Galatasaray’ın performansını takdir etmemek mümkün değil. Şampiyonluğun zirvesinde yer alan bir takım, başarının eşiğinde olmasına rağmen aun tutulmuş bir tutku ve disiplinle sahaya çıkması, modern futbolun nadir görülen erdemlerinden biridir.
Sarı-Kırmızılılar, zirve sarhoşluğuna kapılmadan her maça final ciddiyetiyle yaklaşarak, formanın kutsalına olan saygılarını bir kez daha kanıtladı. Trabzonspor karşısında en güçlü kadrosuyla mücadele etmeleri, bu ciddiyetin ve kararlılığın bir yansımasıydı.
Üstelik, dört gün sonra aynı rakipleriyle Türkiye Kupası finalinde karşılaşacak olmalarına rağmen, Galatasaray’ın bu kazanma arzusu bir değerler manifestosuydu.

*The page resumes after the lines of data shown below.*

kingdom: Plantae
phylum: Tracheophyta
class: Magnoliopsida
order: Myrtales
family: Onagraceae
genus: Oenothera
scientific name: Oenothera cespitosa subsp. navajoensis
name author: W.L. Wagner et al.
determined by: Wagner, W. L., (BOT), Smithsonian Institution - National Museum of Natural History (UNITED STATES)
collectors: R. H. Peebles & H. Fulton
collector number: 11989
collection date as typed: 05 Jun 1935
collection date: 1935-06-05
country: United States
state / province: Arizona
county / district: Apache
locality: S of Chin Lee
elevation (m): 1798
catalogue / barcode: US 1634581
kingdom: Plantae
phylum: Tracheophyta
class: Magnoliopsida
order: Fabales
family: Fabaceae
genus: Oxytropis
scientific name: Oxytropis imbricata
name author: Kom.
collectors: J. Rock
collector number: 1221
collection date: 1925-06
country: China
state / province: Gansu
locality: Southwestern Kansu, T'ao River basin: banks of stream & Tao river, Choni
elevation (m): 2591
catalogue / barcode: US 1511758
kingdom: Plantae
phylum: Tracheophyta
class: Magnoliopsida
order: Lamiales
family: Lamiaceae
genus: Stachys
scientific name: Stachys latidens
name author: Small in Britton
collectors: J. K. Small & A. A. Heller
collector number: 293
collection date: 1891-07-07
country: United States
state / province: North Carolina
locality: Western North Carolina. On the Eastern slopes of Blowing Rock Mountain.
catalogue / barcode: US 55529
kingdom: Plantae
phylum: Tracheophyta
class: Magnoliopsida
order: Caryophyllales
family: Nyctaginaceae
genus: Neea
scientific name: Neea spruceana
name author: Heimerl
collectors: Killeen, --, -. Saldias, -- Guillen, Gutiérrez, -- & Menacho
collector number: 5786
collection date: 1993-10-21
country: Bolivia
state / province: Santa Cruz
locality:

Öte yandan, Trabzonspor, Avrupa hayalini koruma adına en etkili oyuncuları Zubkov ve Banza’yı finale saklayarak stratejik bir plan yaptı. Kupayı kazanarak uluslararası arenada boy gösterme hayaliyle, ligdeki mücadeleyi bir akıl oyununun içine dönüştürdü.
Bu stratejik yaklaşım, ilk yarıda Galatasaray’a zor anlar yaşattı. Özellikle Edin Visca’nın hücum organizasyonları, Sarı-Kırmızılıların savunmasını zorlu anlara soktu. Üç net gol fırsatı, bir direk ve Fernando Muslera’nın başarılı kurtarışları sonucunda kayboldu.
Ancak ikinci yarıda dengeler değişti. Galatasaray, sahada adeta yeniden doğdu.
Orta sahada daha etkili oynadı, hücumlarını artırdı.
65. dakikada Lemina’nın şutu direkten döndü, 66’da Abdülkerim Bardakcı ile maçın kilidini açtı. 84’te Morata’nın golüyle skoru 2-0’a taşıyarak galibiyeti kesinleştirdi.
Şampiyonluğa doğru ilerleyen bir takımın gururu, budur.
Önümüzdeki hafta Kayserispor maçında alınacak bir puan bile mutlu sona ulaşmak için yeterli olabilir.
Şampiyonluk ufukta, ancak bu yolculukta kazanılan deneyim asıl değerli olanıdır. Çünkü gerçek erdem, zirveye ulaşırken değil, o zirvede nasıl durduğunda gizlidir.
Galatasaray’ı yürekten kutlamak gerekiyor.